The paper discovered two constructs related to the educational digital divide for vulnerable students in the pandemic, namely access and connectivity and use and exploitation, as well as four related sub-constructs, namely synchronous learning, asynchronous learning, productivity skills, and creativity skills. The study also revealed that asynchronous learning is a stronger construct for access and connectivity as compared to synchronous learning, while creativity skills was stronger than productivity skills with regard to the use and exploitation factor. In addition, the study discovered 13 indicators that were related to their respective sub-constructs, which included LMS learning, internet browsing, and text-based messaging for asynchronous learning; video conferencing and video audio chatting for synchronous learning; digital note-taking, mathematical calculations, and presentation slide creation for productivity skills; and augmented reality creation, animation creation, digital book creation, digital music composition, and video production for creativity skills. This study’s findings with regard to the digital education divide for vulnerable students in the pandemic could assist future developers and educators in the development of effective emergency teaching and learning strategies and design. This study could also help educational managers foresee and implement technological integration, in terms of enabling and empowering vulnerable students for synchronous and asynchronous learning, including software that allows for video audio chatting such as FaceTime, as well as production and creativity skills including software that allows for augmented reality creation such as Reality Composer. However, these technologies should be carefully looked at, as they may disrupt learning if not designed properly with appropriate pedagogical approaches.

Future directions in this area are as follows. First, the constructs and sub-constructs were only tested in specific vulnerable conditions with lower education in one geographical region. It would be interesting to investigate whether the findings are corroborated or contradicted in other educational settings, in terms of the level and type of student vulnerability, education levels, and different geographical locations. Second, the 13 indicators of the model (e.g., augmented reality creation) were treated in the study only as indicators. It would be beneficial to further investigate the indicators as sub-constructs to further re-confirm their relation to their respective sub-constructs and constructs. Third, the study used PLS-SEM for statistical analysis. Applying a different type of analysis (e.g., covariance-based structural equation modeling) could have yielded different results.
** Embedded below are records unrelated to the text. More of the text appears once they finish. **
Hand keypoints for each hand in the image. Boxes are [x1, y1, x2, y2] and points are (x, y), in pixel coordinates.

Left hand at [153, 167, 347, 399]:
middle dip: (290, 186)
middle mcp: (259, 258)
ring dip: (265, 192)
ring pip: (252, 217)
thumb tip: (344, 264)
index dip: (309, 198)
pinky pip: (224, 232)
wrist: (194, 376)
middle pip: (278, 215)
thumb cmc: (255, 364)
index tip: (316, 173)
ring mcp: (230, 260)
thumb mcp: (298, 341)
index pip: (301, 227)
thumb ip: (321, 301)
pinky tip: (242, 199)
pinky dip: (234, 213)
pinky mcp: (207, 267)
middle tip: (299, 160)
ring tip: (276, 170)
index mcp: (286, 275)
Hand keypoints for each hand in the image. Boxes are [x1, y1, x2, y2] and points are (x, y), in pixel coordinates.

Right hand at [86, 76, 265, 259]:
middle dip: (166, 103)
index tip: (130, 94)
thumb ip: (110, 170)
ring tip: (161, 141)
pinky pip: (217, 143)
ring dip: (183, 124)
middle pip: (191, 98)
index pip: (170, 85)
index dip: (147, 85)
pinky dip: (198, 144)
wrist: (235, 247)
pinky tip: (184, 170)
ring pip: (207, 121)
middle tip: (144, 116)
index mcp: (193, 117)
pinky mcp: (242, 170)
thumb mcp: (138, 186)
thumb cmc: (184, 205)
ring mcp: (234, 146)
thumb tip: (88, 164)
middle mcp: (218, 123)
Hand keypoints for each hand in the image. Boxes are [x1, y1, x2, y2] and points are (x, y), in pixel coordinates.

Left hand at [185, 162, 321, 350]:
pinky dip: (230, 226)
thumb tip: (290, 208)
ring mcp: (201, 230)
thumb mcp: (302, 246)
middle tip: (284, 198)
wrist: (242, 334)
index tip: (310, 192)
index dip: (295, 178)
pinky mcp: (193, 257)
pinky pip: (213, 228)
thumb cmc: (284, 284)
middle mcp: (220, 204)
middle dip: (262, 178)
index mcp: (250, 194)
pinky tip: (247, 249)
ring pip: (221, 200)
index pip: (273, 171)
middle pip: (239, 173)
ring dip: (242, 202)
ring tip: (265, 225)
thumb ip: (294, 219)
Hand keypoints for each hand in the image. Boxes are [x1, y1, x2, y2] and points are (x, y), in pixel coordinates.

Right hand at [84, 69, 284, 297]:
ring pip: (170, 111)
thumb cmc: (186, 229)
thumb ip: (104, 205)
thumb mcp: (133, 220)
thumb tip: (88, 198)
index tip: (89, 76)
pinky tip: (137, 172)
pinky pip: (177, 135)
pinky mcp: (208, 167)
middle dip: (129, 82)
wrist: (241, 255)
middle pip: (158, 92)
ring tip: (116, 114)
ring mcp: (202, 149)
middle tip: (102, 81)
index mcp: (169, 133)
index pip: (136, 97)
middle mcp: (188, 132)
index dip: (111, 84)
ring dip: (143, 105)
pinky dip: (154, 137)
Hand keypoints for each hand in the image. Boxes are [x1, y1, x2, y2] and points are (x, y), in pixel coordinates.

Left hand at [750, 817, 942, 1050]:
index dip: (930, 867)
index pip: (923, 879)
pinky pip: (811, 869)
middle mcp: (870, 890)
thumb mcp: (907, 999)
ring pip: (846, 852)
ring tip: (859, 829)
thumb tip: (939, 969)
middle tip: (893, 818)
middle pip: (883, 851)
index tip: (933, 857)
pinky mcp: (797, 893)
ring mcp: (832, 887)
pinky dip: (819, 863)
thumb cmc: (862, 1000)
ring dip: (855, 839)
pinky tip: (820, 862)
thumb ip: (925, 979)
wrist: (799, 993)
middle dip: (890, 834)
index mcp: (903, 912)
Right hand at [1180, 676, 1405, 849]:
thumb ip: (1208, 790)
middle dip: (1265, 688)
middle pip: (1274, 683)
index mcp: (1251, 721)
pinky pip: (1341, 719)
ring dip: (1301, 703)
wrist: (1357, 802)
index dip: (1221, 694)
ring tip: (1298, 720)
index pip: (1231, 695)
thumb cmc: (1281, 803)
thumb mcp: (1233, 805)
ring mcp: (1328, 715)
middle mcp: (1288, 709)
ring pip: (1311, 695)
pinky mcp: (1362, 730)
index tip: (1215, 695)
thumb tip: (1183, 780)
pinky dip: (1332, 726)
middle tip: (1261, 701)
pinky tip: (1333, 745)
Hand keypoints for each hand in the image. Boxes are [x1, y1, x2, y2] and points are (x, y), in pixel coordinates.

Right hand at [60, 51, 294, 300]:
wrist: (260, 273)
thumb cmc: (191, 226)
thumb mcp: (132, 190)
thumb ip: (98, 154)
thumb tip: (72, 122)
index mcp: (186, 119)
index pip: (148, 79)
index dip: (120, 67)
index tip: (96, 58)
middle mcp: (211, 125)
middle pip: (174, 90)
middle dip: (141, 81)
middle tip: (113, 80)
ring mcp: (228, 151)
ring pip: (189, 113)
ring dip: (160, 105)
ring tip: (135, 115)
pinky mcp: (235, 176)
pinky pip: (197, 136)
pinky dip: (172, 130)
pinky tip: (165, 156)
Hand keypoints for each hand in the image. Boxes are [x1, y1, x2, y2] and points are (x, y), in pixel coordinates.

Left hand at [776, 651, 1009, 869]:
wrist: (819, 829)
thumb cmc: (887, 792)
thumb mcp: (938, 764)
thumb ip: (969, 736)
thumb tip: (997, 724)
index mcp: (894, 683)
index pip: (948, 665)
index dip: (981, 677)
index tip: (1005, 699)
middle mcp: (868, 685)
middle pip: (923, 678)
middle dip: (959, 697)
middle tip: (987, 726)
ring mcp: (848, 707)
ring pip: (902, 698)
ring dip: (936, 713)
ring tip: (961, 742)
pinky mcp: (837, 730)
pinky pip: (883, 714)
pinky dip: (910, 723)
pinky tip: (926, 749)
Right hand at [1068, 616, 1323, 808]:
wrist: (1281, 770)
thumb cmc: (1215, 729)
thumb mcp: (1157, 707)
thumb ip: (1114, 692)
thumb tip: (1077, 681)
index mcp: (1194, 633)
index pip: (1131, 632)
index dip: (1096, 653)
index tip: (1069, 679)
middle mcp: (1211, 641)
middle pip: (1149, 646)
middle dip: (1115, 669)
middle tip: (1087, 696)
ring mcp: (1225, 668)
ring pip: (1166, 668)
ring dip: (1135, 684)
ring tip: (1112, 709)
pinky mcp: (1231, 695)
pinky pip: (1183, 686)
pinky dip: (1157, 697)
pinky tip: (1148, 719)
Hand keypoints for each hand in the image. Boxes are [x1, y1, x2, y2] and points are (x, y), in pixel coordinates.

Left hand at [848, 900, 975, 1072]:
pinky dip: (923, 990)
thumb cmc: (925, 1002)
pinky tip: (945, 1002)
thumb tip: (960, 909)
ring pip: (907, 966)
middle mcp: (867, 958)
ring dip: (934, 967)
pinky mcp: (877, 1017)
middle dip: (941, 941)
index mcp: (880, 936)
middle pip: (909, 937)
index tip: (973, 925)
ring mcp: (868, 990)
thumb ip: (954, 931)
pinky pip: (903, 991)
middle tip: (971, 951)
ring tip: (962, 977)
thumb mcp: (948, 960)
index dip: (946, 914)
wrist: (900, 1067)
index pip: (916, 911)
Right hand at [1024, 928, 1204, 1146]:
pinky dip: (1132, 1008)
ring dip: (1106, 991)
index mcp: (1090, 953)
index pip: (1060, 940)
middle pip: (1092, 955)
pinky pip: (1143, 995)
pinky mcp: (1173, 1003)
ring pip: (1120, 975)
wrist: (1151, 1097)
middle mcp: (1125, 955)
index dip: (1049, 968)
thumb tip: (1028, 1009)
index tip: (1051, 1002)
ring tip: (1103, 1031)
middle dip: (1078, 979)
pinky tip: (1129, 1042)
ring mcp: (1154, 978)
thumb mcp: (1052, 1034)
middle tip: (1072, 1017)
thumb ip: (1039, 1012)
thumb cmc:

Fourth, as the study did not focus on a particular instructional design strategy, it would be interesting to investigate how different instructional designs influence results. Fifth, the focus of the study was to investigate the relationships of the constructs and sub-constructs of the research model with regard to measurement and structural model analysis using PLS-analysis. It would be interesting to measure students’ performance with regard to constructs and sub-constructs in the study in order to understand how vulnerable students perform under emergency remote learning conditions. Finally, it would also be interesting to see whether access and connectivity to technology during the pandemic had a negative effect on vulnerable students.